ÇSY raporlaması, yeşil yıkama: riskler

acromial

New member
Kurumsal raporlama veya ÇSY raporlaması, çevresel, sosyal sürdürülebilirlik ve yönetişimle ilgili hedeflere ilişkin tüm raporlama faaliyetlerini kapsar. Dolayısıyla niyet beyanının ötesine geçen ve bir şirketin gerçek sosyal ve çevresel etkisini gösteren somut ve ölçülebilir bir şeydir. Peki ÇSY raporlamasının güvenilirlik düzeyi nasıl algılanıyor? Çok uluslu bir denetim, hukuk ve vergi danışmanlığı hizmetleri şirketi olan PwC’nin 2023 Küresel Yatırımcı Anketi araştırmasından ortaya çıkan sonuçlara göre, neredeyse tüm yatırımcılar (%94) ESG performansına ilişkin kurumsal raporlamanın yeşil aklama riski altında olduğuna veya çeşitli yanıltıcı bilgiler içerdiğine inanıyor. gerçeklerin gerçekliğiyle desteklenmediği için ifadeler. Farklı coğrafi bölgelerden 345 yatırımcının katıldığı anket, yatırımcıların yatırım kararlarını alırken şirketlerin aktardığı bilgilere ne ölçüde güvenip güvenmediklerini araştırdı. Raporda özellikle yatırımcıların temel şüphelerinin şirketlerin iklim değişikliğine maruz kalması ve sosyal eşitsizlik gibi unsurlardan kaynaklandığı belirtiliyor. Tam tersine, 2023 yılında makroekonomik konjonktürün oynaklığına ve enflasyona ilişkin endişeler bir önceki yıla göre azaldı.

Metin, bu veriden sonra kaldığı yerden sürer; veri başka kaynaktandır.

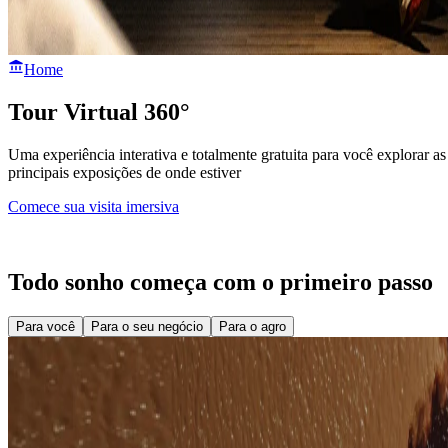
Home
Tour Virtual 360°
Uma experiência interativa e totalmente gratuita para você explorar as
principais exposições de onde estiver
Comece sua visita imersiva
Todo sonho começa com o primeiro passo
Para você
Para o seu negócio
Para o agro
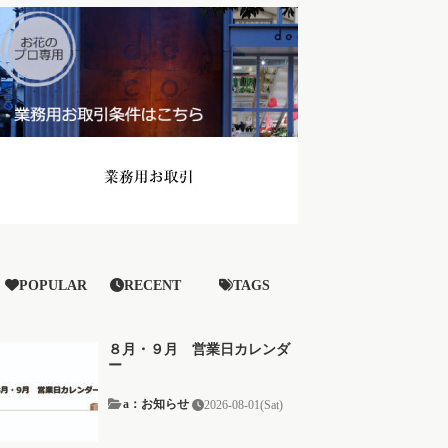
POPULAR
RECENT
TAGS
８月・９月 営業日カレンダ
ー
a：お知らせ
2026-08-01(Sat)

Yeşil aklamayla mücadelede mevzuatın rolü


ÇSY konularına ilişkin kurumsal raporlama konusunda şüphe duyan yatırımcıların yüzdesinin oldukça yüksek olması, yatırımcıların da altını çizdiği ÇSY raporlamasına ilişkin düzenlemenin merkezi rolünü bir kez daha vurguluyor. Özellikle, raporlamayı daha tutarlı ve karşılaştırılabilir hale getirmesi gereken CSRD direktifi, AB ve ISSB Kurumsal Sürdürülebilirlik Raporlaması ve Uluslararası Sürdürülebilirlik Standartları Kurulu tarafından belirlenen yeni açıklama gereklilikleri, yeşil aklama risklerini azaltmak için memnuniyetle karşılanmaktadır. Yatırımcılar, düzenlemelerin yanı sıra, şirketin ÇSY konularıyla ilgili raporlamasının güvenilirliği konusunda üçüncü taraf güvencesinin de önemli olduğunu düşünüyor.

Yatırımcının güveni nasıl artırılır?


PwC araştırmasının görüştüğü yatırımcıların çoğunluğunun (yaklaşık %75) şirketlerin çevresel ve sosyal sürdürülebilirlikle bağlantılı riskleri ve fırsatları yönetme biçiminin yatırım seçimlerinde önemli olduğunu beyan ettiği doğruysa, yatırım tercihlerinde yatırım tercihlerinin artırılması elzem hale geliyor. yatırımcıların kendilerine duyulan güven düzeyi. Uygulamada yatırımcılar, bir şirketin sürdürülebilirlik planlarının kurumsal stratejilerle nasıl tutarlı olduğunu, karar alma sürecine nasıl entegre edildiğini ve dolayısıyla değer yaratma beklentileriyle nasıl uyumlu olduğunu bilmekle ilgileniyorlar. Bir şirketin güveni ve itibarı nasıl artırılır? PwC’ye göre üç eylem alanı var. Bunlardan ilki, şirketin teknolojik ilerlemeye ayak uydurma zorunluluğu anlamına gelen inovasyonla olan ilişkiyle ilgilidir. İkinci faktör, kaliteli ve doğrulanabilir bilgiler yoluyla kişinin sürdürülebilirlik hedeflerine ulaşma arzusunu gösterebilmektir. Son olarak üçüncü unsur, uluslararası raporlama standartlarına dayalı, zamanında ve şeffaf raporlama yoluyla yatırımcılarda yüksek düzeyde güven elde etme taahhüdüyle ilgilidir.